- Exercise data:
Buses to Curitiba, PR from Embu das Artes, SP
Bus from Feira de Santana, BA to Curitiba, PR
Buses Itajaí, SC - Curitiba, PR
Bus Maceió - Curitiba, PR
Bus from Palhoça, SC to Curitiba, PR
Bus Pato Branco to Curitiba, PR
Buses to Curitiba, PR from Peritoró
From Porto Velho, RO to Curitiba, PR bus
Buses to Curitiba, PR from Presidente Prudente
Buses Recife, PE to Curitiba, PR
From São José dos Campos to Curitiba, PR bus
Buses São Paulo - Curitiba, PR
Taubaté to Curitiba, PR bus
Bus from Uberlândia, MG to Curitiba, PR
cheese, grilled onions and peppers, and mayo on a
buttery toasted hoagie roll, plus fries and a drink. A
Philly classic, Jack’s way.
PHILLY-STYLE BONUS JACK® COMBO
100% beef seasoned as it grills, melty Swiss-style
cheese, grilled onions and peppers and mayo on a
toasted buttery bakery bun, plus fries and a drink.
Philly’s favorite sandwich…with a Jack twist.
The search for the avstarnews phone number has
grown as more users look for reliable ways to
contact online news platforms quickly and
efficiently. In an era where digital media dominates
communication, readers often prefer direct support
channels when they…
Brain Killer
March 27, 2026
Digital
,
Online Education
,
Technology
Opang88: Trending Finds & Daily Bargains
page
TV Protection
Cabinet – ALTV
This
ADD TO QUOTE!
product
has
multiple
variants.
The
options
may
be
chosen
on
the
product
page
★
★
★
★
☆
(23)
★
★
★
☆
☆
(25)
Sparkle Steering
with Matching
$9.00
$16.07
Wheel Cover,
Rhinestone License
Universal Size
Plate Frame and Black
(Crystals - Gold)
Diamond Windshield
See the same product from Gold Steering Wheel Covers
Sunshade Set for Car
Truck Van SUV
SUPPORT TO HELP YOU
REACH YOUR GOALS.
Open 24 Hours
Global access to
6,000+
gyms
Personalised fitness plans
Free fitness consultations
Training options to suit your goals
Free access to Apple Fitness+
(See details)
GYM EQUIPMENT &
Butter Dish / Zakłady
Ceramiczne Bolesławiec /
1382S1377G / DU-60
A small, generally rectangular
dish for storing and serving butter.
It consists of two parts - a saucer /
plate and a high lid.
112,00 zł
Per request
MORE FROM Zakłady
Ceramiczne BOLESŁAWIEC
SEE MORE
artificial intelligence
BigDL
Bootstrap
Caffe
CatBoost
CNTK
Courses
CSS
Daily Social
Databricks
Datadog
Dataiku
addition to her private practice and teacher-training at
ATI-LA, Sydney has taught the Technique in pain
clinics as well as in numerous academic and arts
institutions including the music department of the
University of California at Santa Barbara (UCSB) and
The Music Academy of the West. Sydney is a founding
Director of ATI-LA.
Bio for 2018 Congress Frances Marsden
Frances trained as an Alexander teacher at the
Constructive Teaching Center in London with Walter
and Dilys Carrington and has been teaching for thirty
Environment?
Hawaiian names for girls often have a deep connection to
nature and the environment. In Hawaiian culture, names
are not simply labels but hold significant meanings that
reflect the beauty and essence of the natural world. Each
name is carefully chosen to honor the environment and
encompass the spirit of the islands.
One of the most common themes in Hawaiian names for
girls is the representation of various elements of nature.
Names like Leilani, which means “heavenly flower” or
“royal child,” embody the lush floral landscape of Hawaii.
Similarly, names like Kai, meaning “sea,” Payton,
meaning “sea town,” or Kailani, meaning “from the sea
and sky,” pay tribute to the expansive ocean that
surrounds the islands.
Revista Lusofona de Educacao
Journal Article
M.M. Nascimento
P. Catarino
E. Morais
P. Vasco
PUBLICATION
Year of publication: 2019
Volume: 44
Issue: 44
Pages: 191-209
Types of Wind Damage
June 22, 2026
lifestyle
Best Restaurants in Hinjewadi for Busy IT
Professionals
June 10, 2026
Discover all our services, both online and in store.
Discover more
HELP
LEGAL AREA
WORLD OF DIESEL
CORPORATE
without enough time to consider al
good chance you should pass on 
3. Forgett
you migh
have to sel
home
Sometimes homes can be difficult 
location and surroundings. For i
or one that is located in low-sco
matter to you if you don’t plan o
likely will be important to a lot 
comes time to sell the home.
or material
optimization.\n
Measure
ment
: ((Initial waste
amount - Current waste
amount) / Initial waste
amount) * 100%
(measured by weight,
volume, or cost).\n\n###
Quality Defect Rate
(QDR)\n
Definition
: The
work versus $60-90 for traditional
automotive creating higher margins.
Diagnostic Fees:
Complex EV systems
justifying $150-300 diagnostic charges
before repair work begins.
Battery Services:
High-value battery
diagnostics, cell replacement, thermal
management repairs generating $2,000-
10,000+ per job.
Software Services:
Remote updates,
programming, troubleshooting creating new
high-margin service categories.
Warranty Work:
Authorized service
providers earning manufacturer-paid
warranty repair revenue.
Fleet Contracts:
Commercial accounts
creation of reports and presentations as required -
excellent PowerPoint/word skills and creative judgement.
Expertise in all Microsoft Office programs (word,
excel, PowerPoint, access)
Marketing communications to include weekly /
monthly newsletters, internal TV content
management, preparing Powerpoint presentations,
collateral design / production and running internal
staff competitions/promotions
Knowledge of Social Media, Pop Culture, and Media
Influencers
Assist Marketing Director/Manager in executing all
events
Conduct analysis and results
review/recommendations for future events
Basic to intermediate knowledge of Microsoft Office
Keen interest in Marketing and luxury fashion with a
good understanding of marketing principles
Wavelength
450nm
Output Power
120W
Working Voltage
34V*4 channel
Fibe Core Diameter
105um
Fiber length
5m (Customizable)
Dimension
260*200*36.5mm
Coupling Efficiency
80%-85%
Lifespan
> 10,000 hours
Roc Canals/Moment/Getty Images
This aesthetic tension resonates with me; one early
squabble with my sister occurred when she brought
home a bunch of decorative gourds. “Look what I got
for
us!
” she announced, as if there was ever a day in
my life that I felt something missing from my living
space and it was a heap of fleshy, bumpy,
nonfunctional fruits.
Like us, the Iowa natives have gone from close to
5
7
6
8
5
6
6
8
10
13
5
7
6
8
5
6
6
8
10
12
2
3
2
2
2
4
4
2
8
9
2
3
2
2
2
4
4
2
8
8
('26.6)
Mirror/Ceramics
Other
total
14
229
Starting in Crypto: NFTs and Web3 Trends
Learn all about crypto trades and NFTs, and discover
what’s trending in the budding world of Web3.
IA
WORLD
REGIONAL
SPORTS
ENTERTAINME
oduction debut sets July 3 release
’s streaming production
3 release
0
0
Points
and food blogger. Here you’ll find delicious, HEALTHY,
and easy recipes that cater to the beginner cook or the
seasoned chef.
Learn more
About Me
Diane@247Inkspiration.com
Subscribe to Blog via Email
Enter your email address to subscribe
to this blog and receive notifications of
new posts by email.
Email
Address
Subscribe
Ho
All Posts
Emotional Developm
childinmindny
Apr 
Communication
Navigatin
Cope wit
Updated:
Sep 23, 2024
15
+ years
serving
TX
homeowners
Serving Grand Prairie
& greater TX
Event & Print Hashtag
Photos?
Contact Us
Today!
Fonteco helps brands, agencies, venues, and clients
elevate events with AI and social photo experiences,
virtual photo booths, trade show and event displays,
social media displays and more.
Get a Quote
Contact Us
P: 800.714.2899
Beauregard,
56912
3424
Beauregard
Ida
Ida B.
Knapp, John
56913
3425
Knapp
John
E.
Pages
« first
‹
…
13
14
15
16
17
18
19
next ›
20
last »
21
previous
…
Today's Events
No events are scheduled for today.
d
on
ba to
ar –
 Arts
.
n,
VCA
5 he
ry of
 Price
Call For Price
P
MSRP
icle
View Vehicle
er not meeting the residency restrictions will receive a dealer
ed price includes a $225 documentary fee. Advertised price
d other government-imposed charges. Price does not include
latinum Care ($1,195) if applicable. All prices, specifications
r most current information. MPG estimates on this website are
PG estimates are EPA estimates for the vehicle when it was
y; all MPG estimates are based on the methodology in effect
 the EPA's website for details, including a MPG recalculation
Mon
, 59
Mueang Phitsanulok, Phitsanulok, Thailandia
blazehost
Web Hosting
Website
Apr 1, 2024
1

- Job item: All lines in the listing above between the line with "Bus Maceió - Curitiba, PR" and the line with "Ceramiczne Bolesławiec /", inclusive, should be set down exactly, and no line outside that range.

- Reply to the task:
Bus Maceió - Curitiba, PR
Bus from Palhoça, SC to Curitiba, PR
Bus Pato Branco to Curitiba, PR
Buses to Curitiba, PR from Peritoró
From Porto Velho, RO to Curitiba, PR bus
Buses to Curitiba, PR from Presidente Prudente
Buses Recife, PE to Curitiba, PR
From São José dos Campos to Curitiba, PR bus
Buses São Paulo - Curitiba, PR
Taubaté to Curitiba, PR bus
Bus from Uberlândia, MG to Curitiba, PR
cheese, grilled onions and peppers, and mayo on a
buttery toasted hoagie roll, plus fries and a drink. A
Philly classic, Jack’s way.
PHILLY-STYLE BONUS JACK® COMBO
100% beef seasoned as it grills, melty Swiss-style
cheese, grilled onions and peppers and mayo on a
toasted buttery bakery bun, plus fries and a drink.
Philly’s favorite sandwich…with a Jack twist.
The search for the avstarnews phone number has
grown as more users look for reliable ways to
contact online news platforms quickly and
efficiently. In an era where digital media dominates
communication, readers often prefer direct support
channels when they…
Brain Killer
March 27, 2026
Digital
,
Online Education
,
Technology
Opang88: Trending Finds & Daily Bargains
page
TV Protection
Cabinet – ALTV
This
ADD TO QUOTE!
product
has
multiple
variants.
The
options
may
be
chosen
on
the
product
page
★
★
★
★
☆
(23)
★
★
★
☆
☆
(25)
Sparkle Steering
with Matching
$9.00
$16.07
Wheel Cover,
Rhinestone License
Universal Size
Plate Frame and Black
(Crystals - Gold)
Diamond Windshield
See the same product from Gold Steering Wheel Covers
Sunshade Set for Car
Truck Van SUV
SUPPORT TO HELP YOU
REACH YOUR GOALS.
Open 24 Hours
Global access to
6,000+
gyms
Personalised fitness plans
Free fitness consultations
Training options to suit your goals
Free access to Apple Fitness+
(See details)
GYM EQUIPMENT &
Butter Dish / Zakłady
Ceramiczne Bolesławiec /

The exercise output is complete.